Así lo indica el informe elaborado por la Asociación de Directoras y Gerentes de Servicios Sociales, realizado con los datos del Ministerio de Derechos Sociales. Según estos, hay en lista de espera de ser atendidas 32.842 personas con Grado II y 15.686 con Grado III, más 57.091 pendientes de valorar, que previsiblemente obtendrán uno de esos grados. Si se aplica el porcentaje de personas atendidas en residencias (34% de grado III y 21% de grado II) la demanda actual de un servicio residencial en plaza concertada o prestación vinculada sería de 32.241 personas en situación de dependencia severa o gran dependencia.
A estas cifras hay que sumar unos 20.000 planes individuales que determinan una residencia para el dependiente no efectivas aún. “De ahí la estimación de que serían necesarias no menos de 50.000 plazas residenciales solo para atender la demanda de la lista de espera de la dependencia”, señalan desde esta entidad presidida por José Manuel Ramírez.
La ocupación total alcanza el 82.4% de las plazas (339.065 personas usuarias). Las comunidades con mayor déficit de plazas son Andalucía y Valencia, con 36.327 y 26.929 respectivamente, seguida de Catalunya (15.761). Mientras que en siete autonomías hay un exceso de plazas, destacando Castilla y León, con 16.712, y Castilla-La Mancha (7.740).
Cinco comunidades revelan una ocupación casi completa de sus plazas residenciales, con porcentajes superiores al 95%: Extremadura, Canarias, Castilla-La Mancha, Baleares y Madrid. Mientras que otras tienen porcentajes muy bajos, lo que sugiere una inadecuada distribución de sus plazas residenciales o un elevado coste de las mismas que las hace inaccesibles para buena parte de quienes las necesitan, como Asturias, País Vasco y la Comunidad de Valencia.

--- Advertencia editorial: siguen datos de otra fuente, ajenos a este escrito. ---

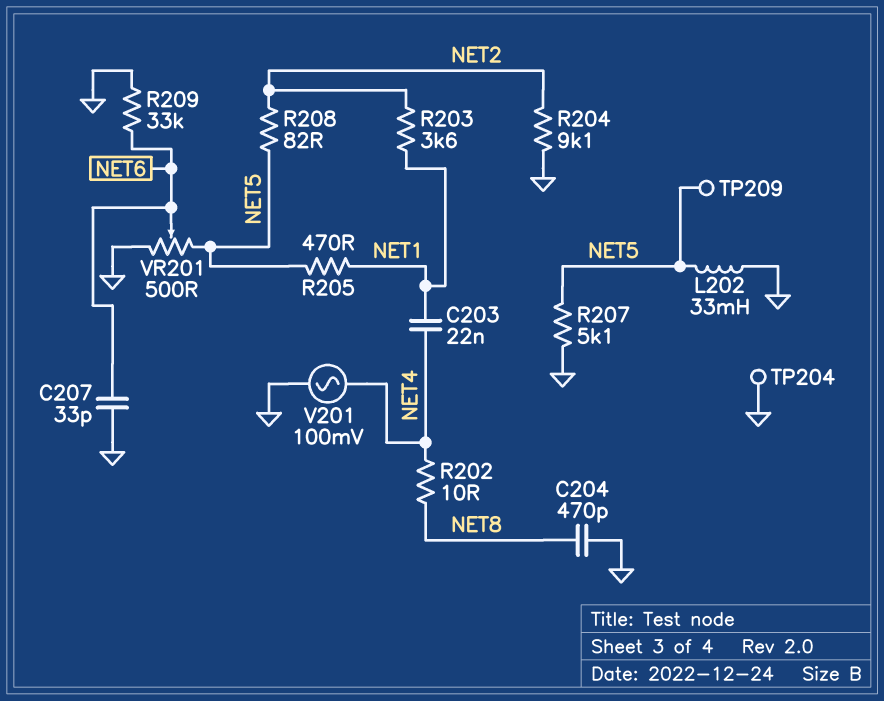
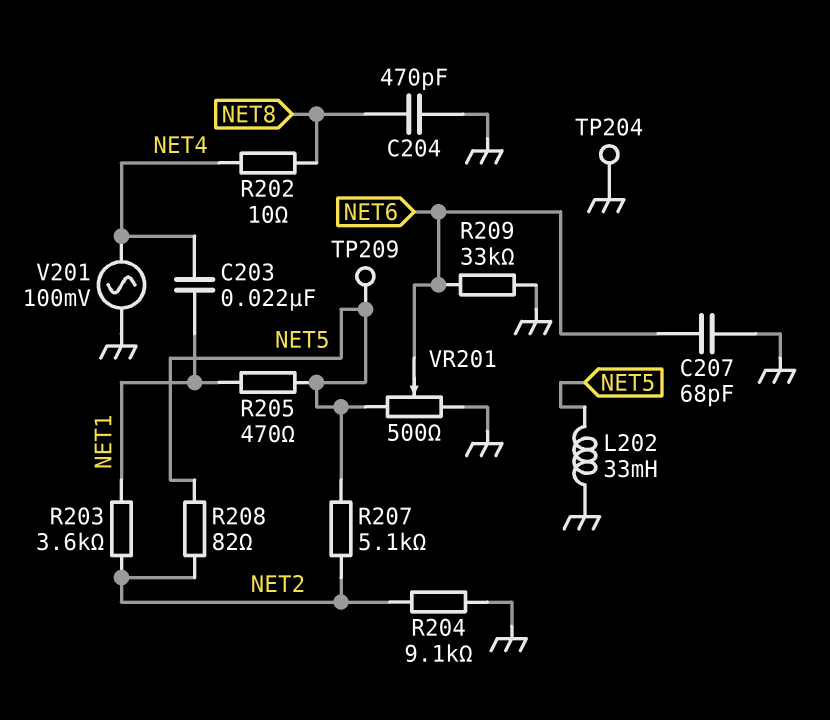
C207: 33pF (GND, NET6) -> 68pF (GND, NET6)
R207: 5.1k (GND, NET5) -> 5.1k (NET2, NET5)

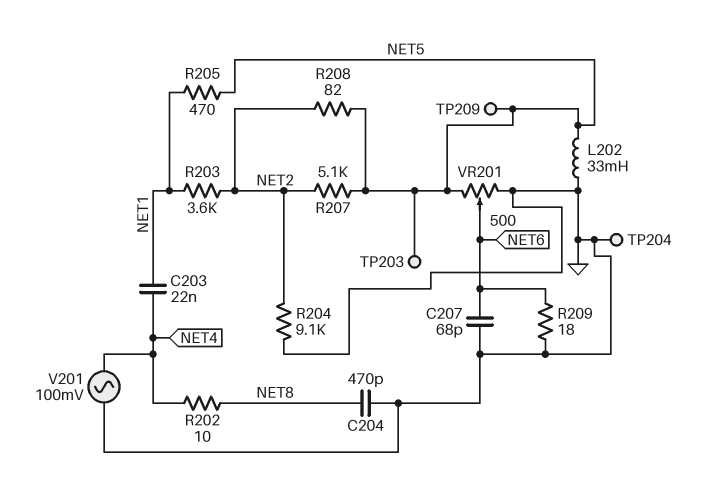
R209: 33k (GND, NET6) -> 18 (GND, NET6)
TP203: none -> test point (NET5)

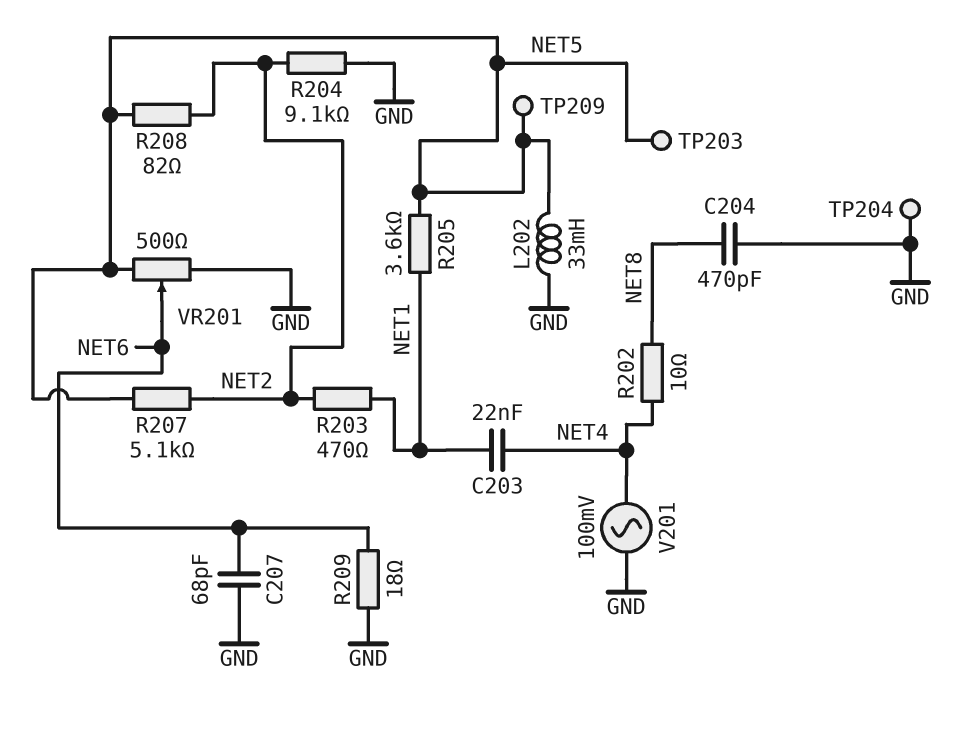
R203: 3.6k (NET1, NET2) -> 470 (NET1, NET2)
R205: 470 (NET1, NET5) -> 3.6k (NET1, NET5)

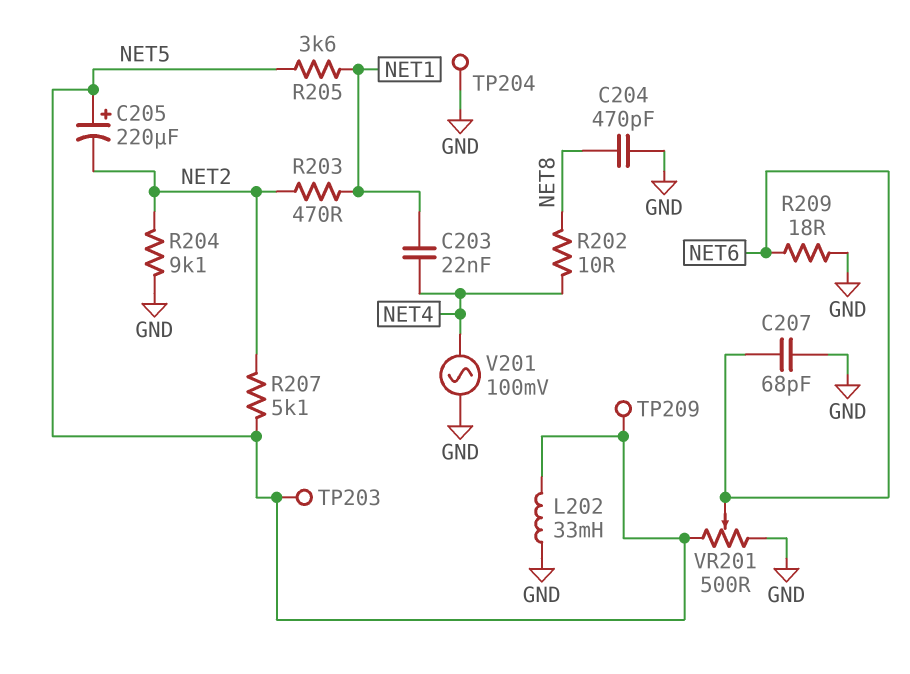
C205: none -> 220uF (plus NET5, minus NET2)
R208: 82 (NET2, NET5) -> none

La atención en el hogar, una quimera: la media de horas de atención y cuidados solo alcanza 23,8 horas mensuales
El 71,1% de las plazas residenciales de personas mayores son de financiación pública, un total de 292.986, frente a las 119.123 exclusivamente privadas. Las plazas de financiación pública incluyen a las plazas en centros públicos, a las plazas concertadas en centros privados, y a las plazas que se financian con la prestación vinculada al servicio.
Pero, ¿para qué crear más plazas de residencia cuando el objetivo es que las personas dependientes permanezcan en su hogar como señala la estrategia de desinstitucionalización aprobada en 2023? La respuesta que dan desde la entidad mencionada, referente del mundo de los servicios sociales, es que no se han dado pasos para conseguir ese objetivo y denuncian que no se están reforzando los servicios de atención domiciliaria, vital para esa desinstitucionalización.

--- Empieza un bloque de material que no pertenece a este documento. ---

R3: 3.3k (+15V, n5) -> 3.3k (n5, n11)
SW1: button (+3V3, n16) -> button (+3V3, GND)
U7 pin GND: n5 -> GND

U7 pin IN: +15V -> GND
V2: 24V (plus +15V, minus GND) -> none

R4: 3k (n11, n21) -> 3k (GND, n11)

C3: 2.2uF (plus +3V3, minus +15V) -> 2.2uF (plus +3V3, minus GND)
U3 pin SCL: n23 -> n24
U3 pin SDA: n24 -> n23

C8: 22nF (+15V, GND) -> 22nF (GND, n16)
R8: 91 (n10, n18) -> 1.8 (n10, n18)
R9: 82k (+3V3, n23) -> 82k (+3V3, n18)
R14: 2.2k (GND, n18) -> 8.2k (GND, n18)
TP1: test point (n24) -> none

El exponente máximo de esa estrategia es la ayuda a domicilio. Pero, en 2023 este servicio solo tenía una cobertura de 5,8%, “solo ocho décimas más que en el año previo a la pandemia”, dicen. Por otra parte, la media de horas de atención y cuidados solo alcanza 23,8 horas mensuales, ni siquiera tres horas más que en el año 2012.

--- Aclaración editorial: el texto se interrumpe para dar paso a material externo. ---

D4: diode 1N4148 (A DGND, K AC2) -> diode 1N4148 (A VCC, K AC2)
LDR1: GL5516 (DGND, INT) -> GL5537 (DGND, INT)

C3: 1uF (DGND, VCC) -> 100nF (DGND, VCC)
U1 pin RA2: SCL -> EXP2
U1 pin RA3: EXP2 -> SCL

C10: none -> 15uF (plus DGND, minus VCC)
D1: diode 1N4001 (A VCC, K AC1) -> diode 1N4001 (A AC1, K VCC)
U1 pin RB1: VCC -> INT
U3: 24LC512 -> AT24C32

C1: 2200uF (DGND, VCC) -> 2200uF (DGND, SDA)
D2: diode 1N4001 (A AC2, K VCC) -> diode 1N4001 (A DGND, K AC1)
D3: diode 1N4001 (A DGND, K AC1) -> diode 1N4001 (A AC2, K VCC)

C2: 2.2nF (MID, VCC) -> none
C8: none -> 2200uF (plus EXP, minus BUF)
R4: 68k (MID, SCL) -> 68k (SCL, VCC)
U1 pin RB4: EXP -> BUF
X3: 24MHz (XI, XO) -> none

“Estos datos tan pobres y la escasa evolución que registran en los últimos años, impiden avanzar en la estrategia de desinstitucionalización, sin que su coste recaiga sobre las propias personas o sus familiares, y casi siempre en perjuicio de la vida personal y de la conciliación de quienes suelen ser de manera abrumadora quienes proporcionan estos cuidados: las mujeres”, señala Ramírez.